Dissolving Views: A few of the circular disks have as an underlayer a second coloured lithograph of an entirely different scene. In one example an image of the Eglise de Nicholai dissolves into an image of a statue of Pierre le Grande rearing up on his horse (figure 69120.3). To achieve this effect the user must open the back flap and completely shut the front one to extinguish the first image. 'Dissolving views' of this kind can be dated to as early as 1840 with Spooner’s 'Protean View' No. 28 which transitions, when back-illuminated, from an image of the Thames Tunnel to one of the Coronation Procession (Brunel Museum, #LDBRU:2008.02(a)).
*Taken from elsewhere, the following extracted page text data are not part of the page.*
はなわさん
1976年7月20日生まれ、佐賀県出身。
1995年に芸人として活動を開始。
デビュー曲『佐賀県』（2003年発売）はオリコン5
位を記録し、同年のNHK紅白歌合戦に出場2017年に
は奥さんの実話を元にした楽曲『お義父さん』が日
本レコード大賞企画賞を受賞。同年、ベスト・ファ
The Audience for the Lorgnette Pittoresque:

Lefort appears to have intended his dioramic viewers primarily for children. We know that the lorgnette pittoresque was used in the school for girls at the Ursuline convent in Quebec, Canada. It might have been seen as a way to enliven geography lessons. The lorgnette did provide illustrations of some of the great monuments of European cities – sometimes with purely fanciful embellishments like flames bursting from windows.

 

A notice of a society soireé in 1854 shows that adults too could take pleasure in these miniature dioramas. An 'incendie' like that in figure 69120.2 was met with 'cries of alarm.' The lorgnette pittoresque which 'M. Lefort [has] managed to make as small as a pair of opera glasses' was recommended to the assembled women as a secret, private pleasure in public: 'During the lengthy recitatives of our great opera singers, you can sneak away to Switzerland, Germany, or Saint-Petersburg, right in the middle of the Stemboch arcade, which is gaslit like every arcade in Paris.'[3]

Note on Dates:

The Cinémathèque française attributes the lorgnette pittoresque to Pierre Henri Amand Lefort and gives it a date sometime after 1849 when Lefort submitted his patent for the polyorama panoptique (Bill Douglas #EXBD-69055). However, as early as 1848, and probably as early as 1846, Lefort had been making 'dioramas of all dimensions' and 'lorgnettes-dioramas.'[4] The latter could well refer to the lorgnette pittoresque. The only new thing in the 1849 patent is the bellows that allowed for adjustments of the distance between lens and image that he used exclusively in the polyorama panoptique. By 1849 all of the other 'dioramic' features – front and back lighting by means of flaps; layered images including piercings; underlayers with hidden colours, shading, additional figures and alternate images – had already been developed by others.

 

Variants: There is a beautifully decorated lorgnette pittoresque with Chinese motifs in the François Binétruy collection. Construction details mark it as from the Lefort workshop. We might say that it is a colour variant of the same "species" of optical machine. This would also have been a more expensive variant perhaps carrying more prestige.


Footnotes:

[*] I would like to thank the Bill Douglas Museum for a stipend that supported my research there and the staff of the museum for their generous assistance..

 

[1] This GIF is based on a video of the actual device filmed through its rather dirty lens..

 

[2] This GIF is an animated simulation not done within the lorgnette pittoresque.

 

[3] Pellerin, Denis. 'Henri Lefort: The Ultimate Entertainer.' The Stereoscopy Blog. (2022). Accessed June 7, 2025. https://stereoscopy.blog/2022/06/21/exclusive-free-online-publication-henri-lefort-the-ultimate-entertainer/, 20..

 

[4] Lefort's dated letterhead reproduced in Pellerin, 'Henri Lefort.'.